Background. Low molecular weight heparins (LMWH) are increasingly used during haemodialysis (HD) to prevent clotting in the extracorporeal devices. It has been suggested that LMWH release endothelial-bound lipoprotein lipase (LPL) less efficiently than unfractionated heparin (UFH) does and thereby cause less disturbance of lipid metabolism. Evidence from in vitro studies and from animal experiments indicate, however, that both types of heparin preparations have the same ability to release endothelial LPL, but LMWH are less effective in preventing uptake and degradation of LPL in the liver.

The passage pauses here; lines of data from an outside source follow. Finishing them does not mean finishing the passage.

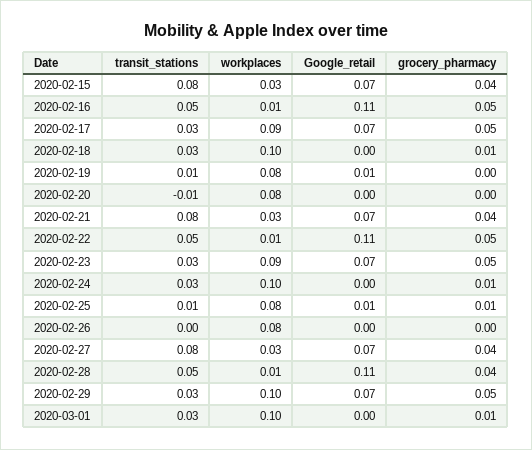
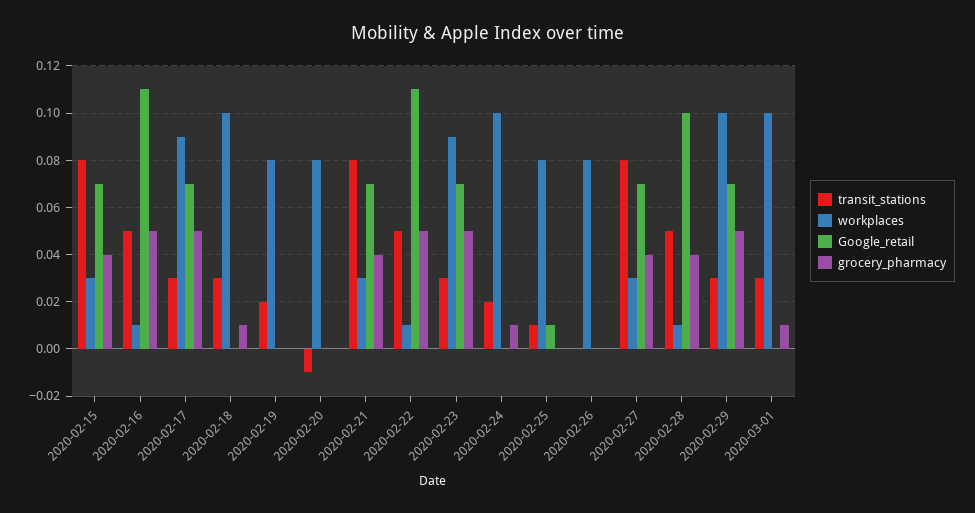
  {
    "transit_stations": {
      "2020-02-15": 0.08,
      "2020-02-16": 0.05,
      "2020-02-17": 0.03,
      "2020-02-18": 0.03,
-     "2020-02-19": 0.01,
+     "2020-02-19": 0.02,
      "2020-02-20": -0.01,
      "2020-02-21": 0.08,
      "2020-02-22": 0.05,
      "2020-02-23": 0.03,
-     "2020-02-24": 0.03,
+     "2020-02-24": 0.02,
      "2020-02-25": 0.01,
      "2020-02-26": 0,
      "2020-02-27": 0.08,
      "2020-02-28": 0.05,
      "2020-02-29": 0.03,
      "2020-03-01": 0.03
    },
    "workplaces": {
      "2020-02-15": 0.03,
      "2020-02-16": 0.01,
      "2020-02-17": 0.09,
      "2020-02-18": 0.1,
      "2020-02-19": 0.08,
      "2020-02-20": 0.08,
      "2020-02-21": 0.03,
      "2020-02-22": 0.01,
      "2020-02-23": 0.09,
      "2020-02-24": 0.1,
      "2020-02-25": 0.08,
      "2020-02-26": 0.08,
      "2020-02-27": 0.03,
      "2020-02-28": 0.01,
      "2020-02-29": 0.1,
      "2020-03-01": 0.1
    },
    "Google_retail": {
      "2020-02-15": 0.07,
      "2020-02-16": 0.11,
      "2020-02-17": 0.07,
      "2020-02-18": 0,
-     "2020-02-19": 0.01,
+     "2020-02-19": 0,
      "2020-02-20": 0,
      "2020-02-21": 0.07,
      "2020-02-22": 0.11,
      "2020-02-23": 0.07,
      "2020-02-24": 0,
      "2020-02-25": 0.01,
      "2020-02-26": 0,
      "2020-02-27": 0.07,
-     "2020-02-28": 0.11,
+     "2020-02-28": 0.1,
      "2020-02-29": 0.07,
      "2020-03-01": 0
    },
    "grocery_pharmacy": {
      "2020-02-15": 0.04,
      "2020-02-16": 0.05,
      "2020-02-17": 0.05,
      "2020-02-18": 0.01,
      "2020-02-19": 0,
      "2020-02-20": 0,
      "2020-02-21": 0.04,
      "2020-02-22": 0.05,
      "2020-02-23": 0.05,
      "2020-02-24": 0.01,
-     "2020-02-25": 0.01,
+     "2020-02-25": 0,
      "2020-02-26": 0,
      "2020-02-27": 0.04,
      "2020-02-28": 0.04,
      "2020-02-29": 0.05,
      "2020-03-01": 0.01
    }
  }

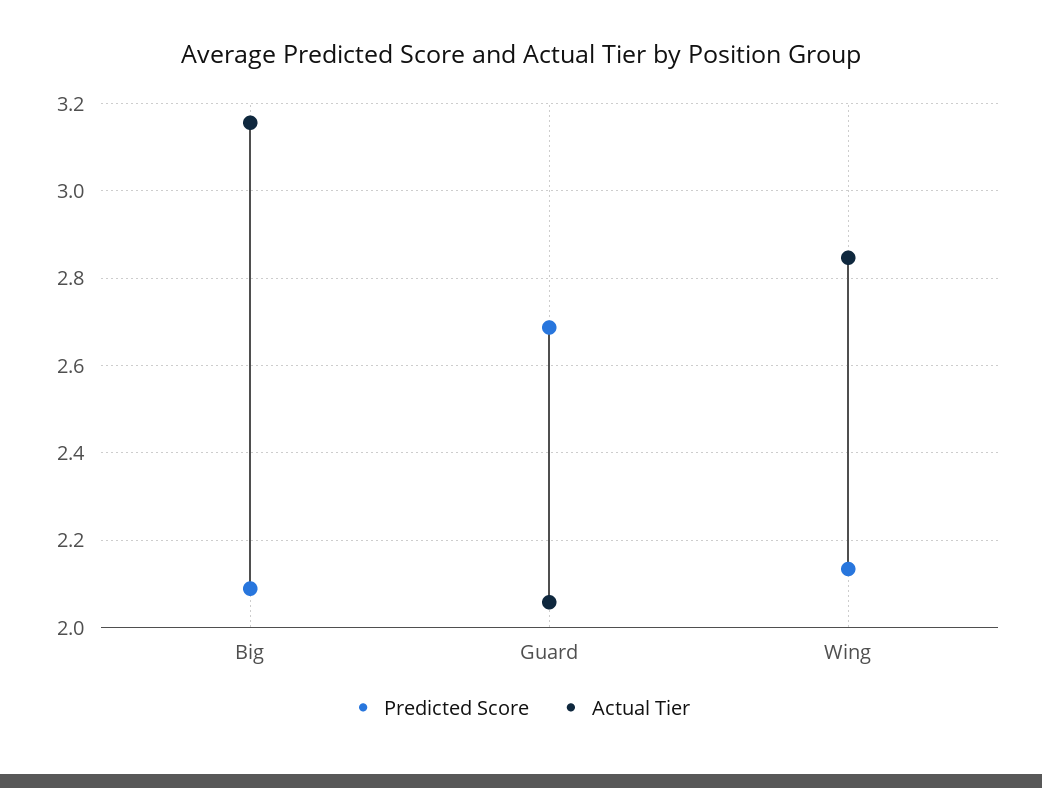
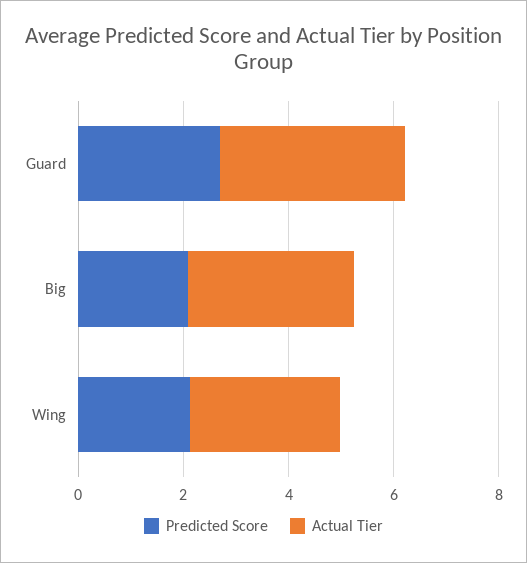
  {
    "Predicted Score": {
      "Big": 2.08,
      "Guard": 2.68,
      "Wing": 2.14
    },
    "Actual Tier": {
      "Big": 3.16,
-     "Guard": 2.06,
+     "Guard": 3.5,
      "Wing": 2.84
    }
  }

Model studies in humans indicate that LMWH cause as much depletion of LPL stores and impaired lipolysis of triglyceride (TG)-rich lipoproteins as UFH does. Methods. Two anticoagulant regimes based on present clinical practice were compared in nine HD patients. UFH was administered as a primed infusion, whereas the LMWH (dalteparin) was given only as a single bolus pre-dialysis. Blood was sampled regularly for LPL activity and TG. Results. LPL activity in blood was significantly lower during the dialysis with dalteparin. To explore the remaining activity at the endothelium, a bolus of UFH was given after 3 h of dialysis. The bolus brought out about the same amount of LPL, regardless of whether UFH or dalteparin had been used during dialysis. The increase in TG was significantly higher during dialysis with dalteparin. Conclusions. This study indicates that a single bolus of dalteparin pre-dialysis interferes with the LPL system as much as, or more than an infusion of UFH does.